Pragnąłbym także nie musieć domagać się, by profesjonaliści, którym podobno tak bardzo zależy na głoszeniu ewangelii zmiany, trzymali się w swoich dywagacjach zdecydowanie bliżej ziemi, a raczej szkoły. Jeśli przyjrzeć się sieciowym, nauczycielskim doniesieniom, to na jeden rzeczowy wpis, dokumentujący pedagogiczne osiągnięcia (zdecydowanie nie wszyscy parający się edukacją rozumieją, że dokumentowanie nie jest równoznaczne z ogłoszeniem sukcesu na Facebook’u), przypadają setki tekstów w rodzaju tego, który tutaj omawiam. Do wyjątków należą opisy i edukacyjne recepty, które można ekstrapolować, a nie jedynie przytaczać, jako pokrzepiające przypowieści na konferencjach-akademiach ku czci szkoły wymyślonej na nowo. Wydawałoby się oczywiste, że nie wystarczy oznajmić, że np. właśnie zastosowana na zajęciach metoda projektu jest świetna, a przedstawiony program naprawy systemu, zbawczy. Może by  tak, przy okazji przekonywania do swoich racji, pokusić się o dane porównawcze zajęć prowadzonych innymi metodami, dla innych grup docelowych, etc., określić warunki prowadzenia projektu i ścisłe kryteria sukcesu, nieograniczone do dobrego samopoczucia uczestników?

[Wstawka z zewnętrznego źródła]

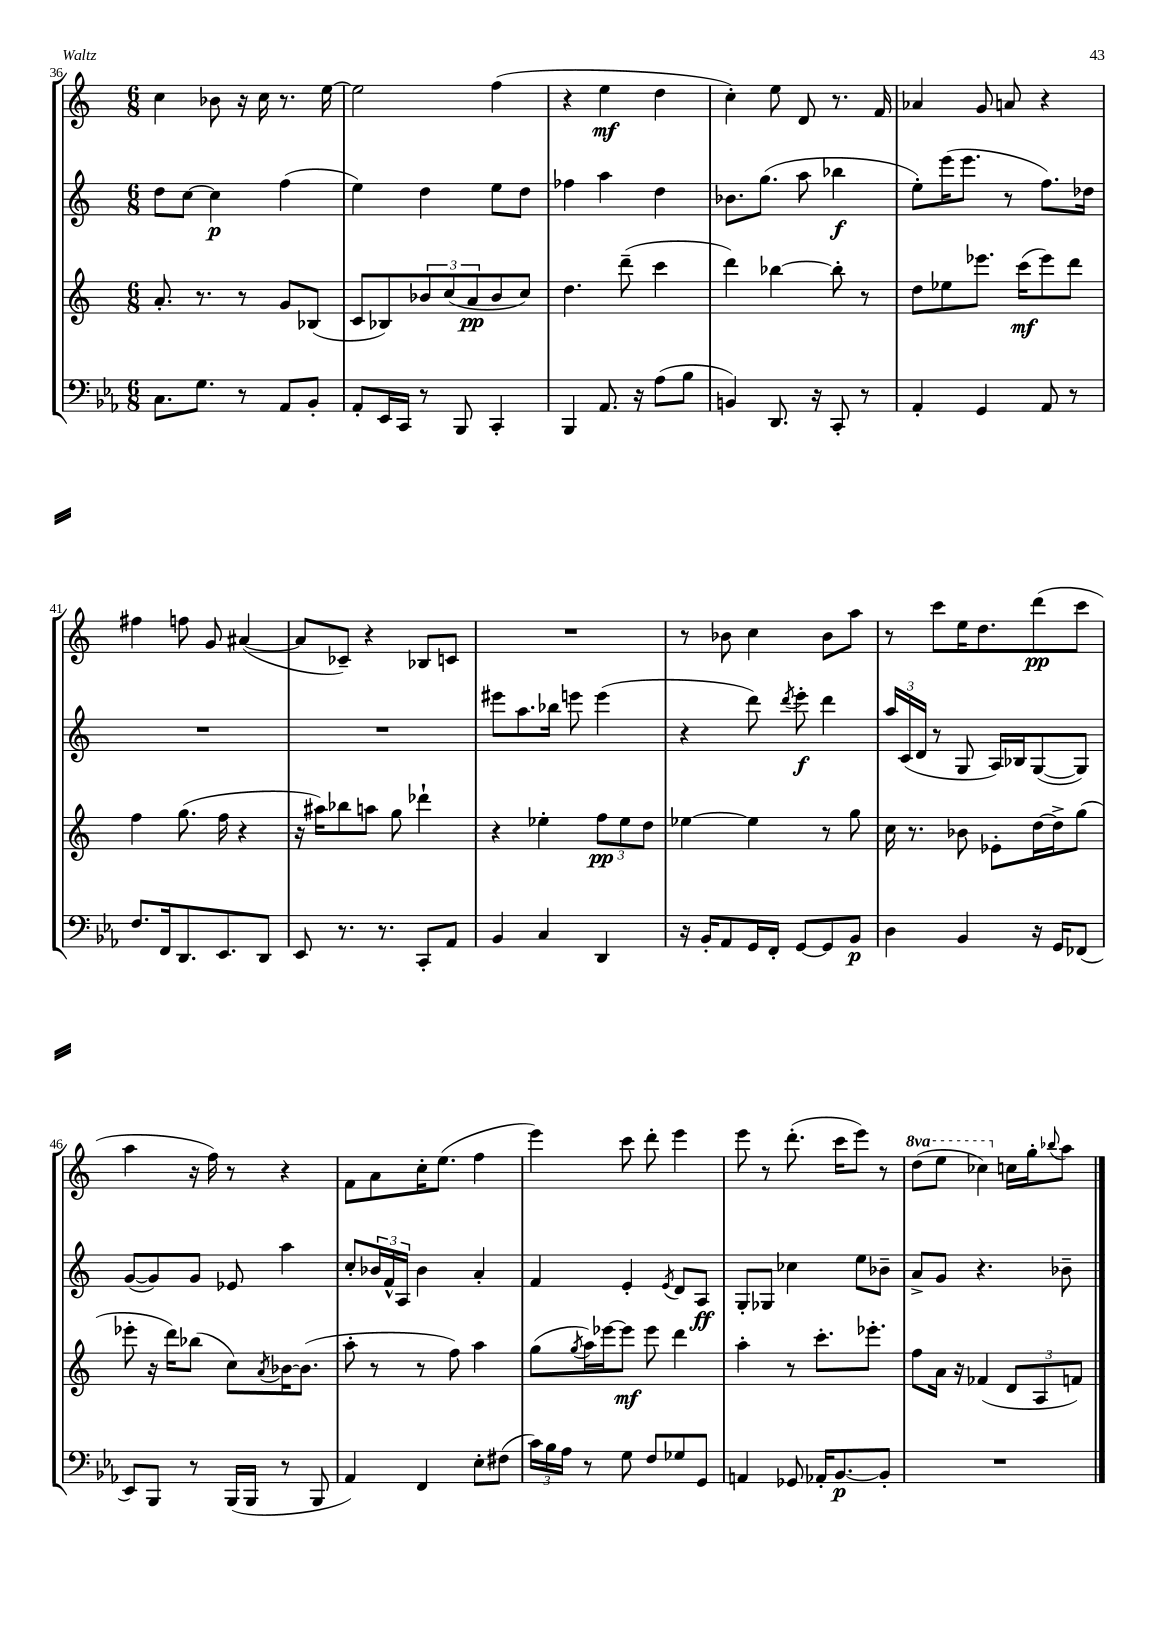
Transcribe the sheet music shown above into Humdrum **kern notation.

**kern	**kern	**kern	**kern
*staff4	*staff3	*staff2	*staff1
*clefF4	*clefG2	*clefG2	*clefG2
*k[b-e-a-]	*k[]	*k[]	*k[]
*M6/8	*M6/8	*M6/8	*M6/8
8.C\L	8.a'/	8dd\L	4cc\
.	.	[8cc\J	.
8.G\J	8.r	.	.
.	.	4cc\]	8b-\
8r	8r	.	16r
.	.	.	16cc\
8AA-/L	8g/L	(4ff\	8.r
8BB-'/J	(8B-/J	.	.
.	.	.	[16ee\
=	=	=	=
8AA-'/L	8c/L	4ee\)	2ee\]
16EE-/L	8B-/)	.	.
16CC/JJ	.	.	.
8r	12b-/	4dd\	.
.	(12cc/	.	.
8BBB-/	.	.	.
.	12a/	.	.
4CC'/	8b-/	8ee\L	(4ff\
.	8cc/J)	8dd\J	.
=	=	=	=
4BBB-/	4.dd\	4ff-\	4r
8.AA-/	.	4aa\	4ee\
.	(8ddd~\	.	.
16r	.	.	.
(8A-\L	4ccc\	4dd\	4dd\
8B-\J	.	.	.
=	=	=	=
4BB/)	4ddd\)	8.b-\L	4cc'\)
.	.	(8.gg\J	.
8.DD/	[4bb-\	.	8ee\
.	.	8aa\	8d/
16r	.	.	.
8CC'/	8bb-'\]	4bb-\	8.r
8r	8r	.	.
.	.	.	16f/
=	=	=	=
4AA-'/	8dd\L	8ee'\L)	4a-/
.	8ee-\	(16eee\K	.
.	.	8.eee\J	.
4GG/	8.eee-\J	.	8g/
.	.	8r	8a/
.	(16ccc\LK	.	.
8AA-/	8eee-\)	8.ff\L)	4r
8r	8ddd\J	.	.
.	.	16dd-\Jk	.
=	=	=	=
8.F/L	4ff\	2.r	4ff#\
16FF/k	.	.	.
8.DD/	(8.gg\	.	8ff\
.	.	.	8g/
8.EE-/	16ff\	.	.
.	4r	.	([4a#/
8DD/J	.	.	.
=	=	=	=
8EE-/	16r	2.r	8a#/]L
.	16aa#\LK)	.	.
8.r	8bb-\	.	8c-~/J)
.	8aa\J	.	4r
8.r	.	.	.
.	8gg\	.	.
8CC'/L	4ddd-`\	.	8B-/L
8AA-/J	.	.	8c/J
=	=	=	=
4BB-/	4r	8eee#\L	2.r
.	.	8.aa\	.
4C/	4ee-'\	.	.
.	.	16bb-\Jk	.
.	.	8eee\	.
4DD/	12ff\L	(4eee\	.
.	12ee-\	.	.
.	12dd\J	.	.
=	=	=	=
16r	[4ee-\	4r	8r
16BB-'/LK	.	.	.
8AA-/	.	.	8b-\
16GG/L	4ee-\]	8ddd\)	4cc\
16FF'/JJ	.	.	.
.	.	8qddd/	.
[8GG/L	.	8eee'\	.
8GG/]	8r	4ddd\	8b-\L
8BB-/J	8gg\	.	8aa\J
=	=	=	=
4D\	16cc\	24aa/LL	8r
.	.	(24c/	.
.	8.r	.	.
.	.	24d/JJ	.
.	.	8r	8ccc\L
4BB-/	8b-\	8G/	16ee\K
.	.	.	8.dd\
.	8e-'\L	16A/LL)	.
.	.	16B-/J	.
16r	[16dd\L	([8G/	(8ddd\
16GG/LK	16dd^\]J	.	.
(8FF-/J	(8gg\J	8G/]J)	8ccc\J
=	=	=	=
8EE-/L)	8eee-'\	([8g/L	4aa\
8BBB-/J	16r	8g/])	.
.	16ddd\LK)	.	.
8r	(8bb-\J	8g/J	16r
.	.	.	16ff\)
(16BBB-/LL	8cc\L)	8e-/	8r
16BBB-/JJ	.	.	.
.	8qa/	.	.
8r	[16b-\K	4aa\	4r
.	(8.b-\]J	.	.
8BBB-/	.	.	.
=	=	=	=
4AA-/)	8aa'\	8cc'/L	8f\L
.	8r	24b-/L	8a\
.	.	24f^^/	.
.	.	24A/JJ	.
4FF/	8r	4b-\	16cc'\K
.	.	.	(8.ee\J
.	8ff\)	.	.
8E-'\L	4aa\	4a'/	4ff\
(8F#\J	.	.	.
=	=	=	=
24c\LL)	(8gg\L	4f/	4eee\)
24B-\	.	.	.
24A-\JJ	.	.	.
.	8qgg/	.	.
8r	16aa\L)	.	.
.	[16eee-\J	.	.
8G\	8eee-\]J	4e'/	8ccc\
8F/L	8eee-\	.	8ddd'\
.	.	8qe/	.
8G-/	4ddd\	8d/L	4eee\
8GG/J	.	8A/J	.
=	=	=	=
4AA/	4aa'\	8G'/L	8eee\
.	.	8G-/J	8r
8GG-/	8r	4cc-\	(8.ddd'\
16AA-'/LK	8.ccc'\L	.	.
[8.BB-/	.	.	16ccc\LK
.	.	8ee\L	8eee\J)
.	8.eee-'\J	.	.
8BB-'/]J	.	8b-~\J	8r
=	=	=	=
2.r	8ff\L	8a^/L	(8ddd\L
.	16a\Jk	8g/J	8eee\J
.	16r	.	.
.	(4f-/	4.r	4ccc-\)
.	12d/L	.	16cc\LL
.	.	.	16gg'\J
.	12A/	.	.
.	.	.	8qqbb-/
.	.	8b-~\	8aa\J
.	12f/J)	.	.
==	==	==	==
*-	*-	*-	*-
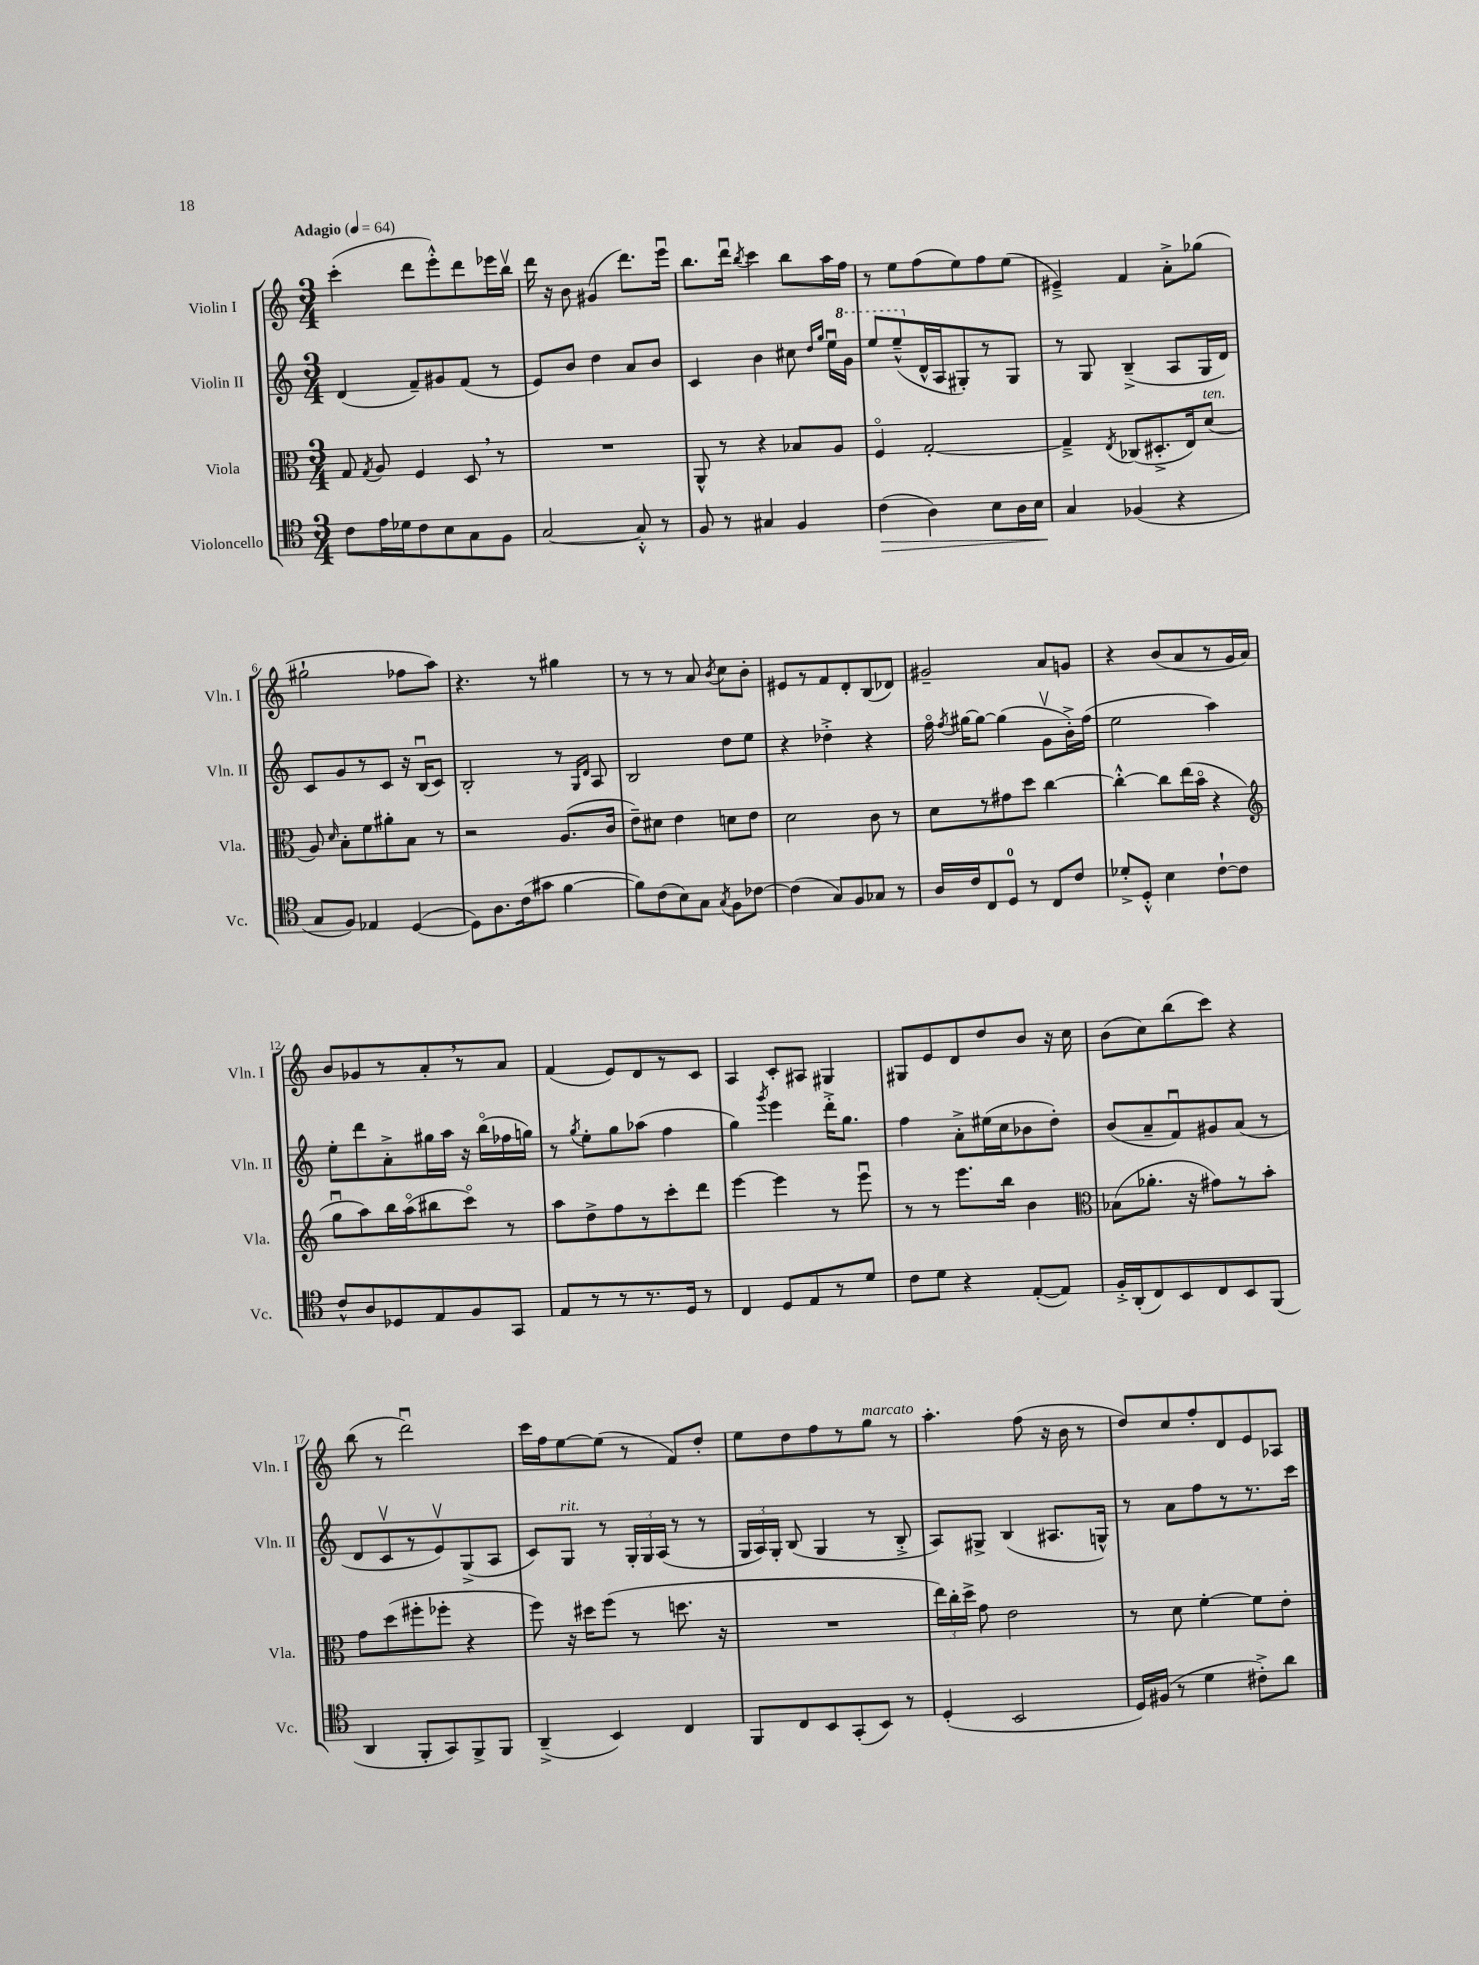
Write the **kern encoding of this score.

**kern	**kern	**kern	**kern
*staff4	*staff3	*staff2	*staff1
*clefC4	*clefC3	*clefG2	*clefG2
*k[]	*k[]	*k[]	*k[]
*M3/4	*M3/4	*M3/4	*M3/4
*MM64	*MM64	*MM64	*MM64
8c	8G	(4d	(4ccc'
.	8qG	.	.
16e	8A	.	.
16d-	.	.	.
8c	4F	8f~)	8ddd
8B	.	8g#	8eee'^^)
8G	8D	(8f	8ddd
8F	8r	8r	16eee-
.	.	.	16bbv
=	=	=	=
[2G	2.r	8e)	16ddd
.	.	.	16r
.	.	8b	8b
.	.	4dd	(4g#
8G'^^]	.	8a	8.ddd)
8r	.	8b	.
.	.	.	16eeeu
=	=	=	=
8F	8AA^^	4c	8.bb
8r	8r	.	.
.	.	.	16dddu
.	.	.	8qbb
4G#	4r	4b	4ccc
4F	8B-	8cc#	8bb
.	.	16qqdd	.
.	.	16qqgg	.
.	8A	16eeu	16aa
.	.	16gg	16ff
=	=	=	=
(4c	4Fo	8eee	8r
.	.	(8eee~^^	8ee
4A)	[2G'	16d^^	(8ff
.	.	16A	.
.	.	8G#')	8ee)
8B	.	8r	8ff
16A	.	8G#	(8ee
16B	.	.	.
=	=	=	=
4G	4G~^]	8r	4e#~^)
.	.	8G	.
.	8qE	.	.
(4F-	(8C-	(4B~^	4f
.	8.D#'^	.	.
4r	.	8A	8a'^
.	16E)	.	.
.	(8d	16G	(8gg-
.	.	16d)	.
=	=	=	=
8G	8A)	8c	2gg#`
.	16qqd	.	.
8F)	8B'	8g	.
4E-	8f	8r	.
.	8a#'	8c	.
([4D	8B	16r	8ff-
.	.	(16Bu	.
.	8r	8c)	8aa)
=	=	=	=
8D])	2r	2B'	4.r
8.A	.	.	.
(16c	.	.	.
8g#	.	.	8r
[4f	(8.A	8r	4gg#
.	.	16qqG	.
.	.	16qqd	.
.	.	8A	.
.	16c	.	.
=	=	=	=
8f])	8e~)	2B	8r
(8c	8d#	.	8r
8B)	4e	.	8r
8G	.	.	8a
8qG	.	.	8qb
8F	8d	8dd	8cc
[8c-	8e	8ee	8b'
=	=	=	=
(4c-]	2d	4r	8e#
.	.	.	8r
8G)	.	4dd-'^	8f
8F	.	.	8d'
8G-	8c	4r	(8B
8r	8r	.	8d-)
=	=	=	=
16A	8d	16ffo	2g#~
.	.	8qff	.
16c	.	[16gg#	.
8C	8r	8gg#_	.
8D	8g#	(4gg#]	.
8r	8dd	.	.
8C	[4cc	8gv	8a
8c	.	16b'^)	8g
.	.	(16ff	.
=	=	=	=
8d-'^	4cc'^^_	2ee	4r
8D'^^	.	.	.
4B	8cc]	.	(8b
.	(16ee	.	8a
.	16bo	.	.
[8c`	4r	4aa)	8r
8c]	.	.	16g
.	.	.	16a)
=	=	=	=
*	*clefG2	*	*
8c^^	8ggu	8ee'	8b
8A	8aa)	8ddd	8g-
8D-	16bb	8a'^	8r
.	(16aao	.	.
8E	8bb#	16gg#	8a'
.	.	16aa	.
8F	8ccco)	16r	8r
.	.	(16bbo	.
8GG	8r	16ff-	8a
.	.	16gg)	.
=	=	=	=
8E	8aa	8r	(4f
.	.	8qgg	.
8r	8dd^	8ee'	.
8r	8ff	8gg	8e)
8.r	8r	(8aa-	8d
.	8ccc'	4ff	8r
16D	.	.	.
8r	8ddd	.	8c
=	=	=	=
4C	[4eee	4gg)	4A
.	.	8qggg	.
8D	4eee]	4eee	8c'
8E	.	.	8A#
8r	8r	16ddd'^	4G#
.	.	8.gg	.
8d	8eeeu	.	.
=	=	=	=
8c	8r	4ff	8G#
8d	8r	.	8e
4r	8.eee	8a'^	8d
.	.	(16ee#	8dd
.	16bb	16cc	.
([8E'	4b	8b-	8b
8E])	.	8dd')	16r
.	.	.	16cc
=	=	=	=
*	*clefC3	*	*
16F'^	(8B-	(8b	(8b
(16AA'	.	.	.
8C)	8.a-'	8a~	8cc)
8BB	.	8fu)	(8bb
.	16r	.	.
8C	8g#)	8g#	8ccc)
8BB	8r	(8a	4r
(8FF	8b'	8r	.
=	=	=	=
4AA	8g	8d	(8bb
.	(8dd	8cv	8r
8FF'	8ff#'	8r	2dddu)
8GG)	8ff-'	8ev)	.
8FF^	4r	(8G^	.
8FF	.	8A	.
=	=	=	=
(4AA~^	8ff)	8c)	16ccc
.	.	.	16ff
.	16r	8G	[8ee
.	16dd#	.	.
4BB)	(8ff	8r	(8ee]
.	8r	24G'	8r
.	.	24G	.
.	.	(24A	.
4C	8.dd	8r	8f)
.	.	8r	8dd'
.	16r	.	.
=	=	=	=
8FF	2.r	24G	8ee
.	.	24A)	.
.	.	24G'	.
8C	.	(8B	8dd
8BB	.	4G	8ff
(8GG'	.	.	8r
8BB)	.	8r	8gg
8r	.	8B'^	8r
=	=	=	=
(4D'	24ee)	8A)	4.aa'
.	24cc'	.	.
.	24dd^	.	.
.	8g	8G#^	.
2BB	2e	(4B	.
.	.	.	(8ff
.	.	8.A#	16r
.	.	.	16b
.	.	.	8r
.	.	16G^^)	.
=	=	=	=
16D)	8r	8r	8dd)
(16F#	.	.	.
8r	8d	8a	8cc
4d	[4f'	8ff	8ff'
.	.	8r	8d
8c#'^)	8f]	8.r	8e
8a	8e'	.	8A-
.	.	16ccc	.
==	==	==	==
*-	*-	*-	*-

Może zastanowić się, jakie są warunki brzegowe proponowanego remedium? Niestety, jak widać, takiego podejścia nie promują nawet specjaliści, zawodowo zajmujący się teorią kształcenia, czegóż więc wymagać od szeregowego nauczyciela, który ostatni raz z analizą swojej pracy i jej narzędziami miał do czynienia (albo i nie) pisząc pracę magisterską, i sam, zamiast postawy badawczej, ma teraz propagować miękkie kompetencje?

Życzyłbym sobie jeszcze… Nie, to nie ma sensu – zdaję sobie przecież sprawę z tego, że argumentacja oparta o fakty i tak, tak, twarde kompetencje, ma dziś (także dzięki promowanemu modelowi oświaty) dużo mniejsze szanse powodzenia, niż afektywna paplanina i pedagogiczny cargo cult. Zamiast więc ponownie i nadaremnie roztrząsać szczegóły, które i tak nawet nie otrą się o tak ważną dla prawidłowego funkcjonowania, inteligencję emocjonalną potencjalnego odbiorcy, poprzestanę na rozwinięciu analogii biologicznej, którą autorzy dyskutowanego tu tekstu porzucili, w najbardziej ekscytującym momencie.

Otóż, w swoim, bezdyskusyjnie dobrze skonstruowanym programie paradygmatu marzeń (po odcedzeniu treści z postmodernistycznego vehiculum, pod większością postulatów mógłbym się podpisać), autorzy stawiają, i całkiem słusznie, na ewolucję. Najwyraźniej jednak zapomnieli o podstawowym czynniku pozwalającym jej zaistnieć – presji środowiskowej. Ktokolwiek wzywa imienia ewolucji, powinien wiedzieć że ona nie zachodzi, a raczej zachodzi bardzo powoli, w środowisku niezmiennym i stabilnym (a z takim mamy do czynienia w oświacie, podporządkowanej zasadom dyktowanym przez MEN). Tego rodzaju habitat zostaje natychmiast opanowany przez oportunistyczną monokulturę, której nic nie jest w stanie zagrozić, ani tym bardziej zmienić. Możemy wtedy liczyć jedynie na zupełnie chaotyczne fluktuacje, mutacje materiału genetycznego – szkoły publiczne, którym oddolnie udało się, przynajmniej w części, skutecznie przełamać schematy funkcjonowania tradycyjnej szkoły, ale w żaden sposób nie możemy oczekiwać, że przełamią one monopol i będą zdolne do proliferacji, bo do środowiska aktywnie już przekształcanego przez dominującą siłę są, z definicji, niedostosowane i, na dodatek, wcale nie chcą się do niego adaptować. W tym miejscu, z analogią należy obchodzić się bardzo ostrożnie, bo łatwo zagubić jej sens. Przecież, w naturze, na takich warunkach, żaden nowy gatunek nie mógłby wyewoluować, prawda? Nie do końca. Musimy pamiętać, że ewolucja biologiczna miała i ma do dyspozycji eony, a nie dekady, a przy takim założeniu, żadne środowisko nie jest stabilne i żaden gatunek akurat dominujący nie jest w stanie permanentnie utrzymać hegemonii.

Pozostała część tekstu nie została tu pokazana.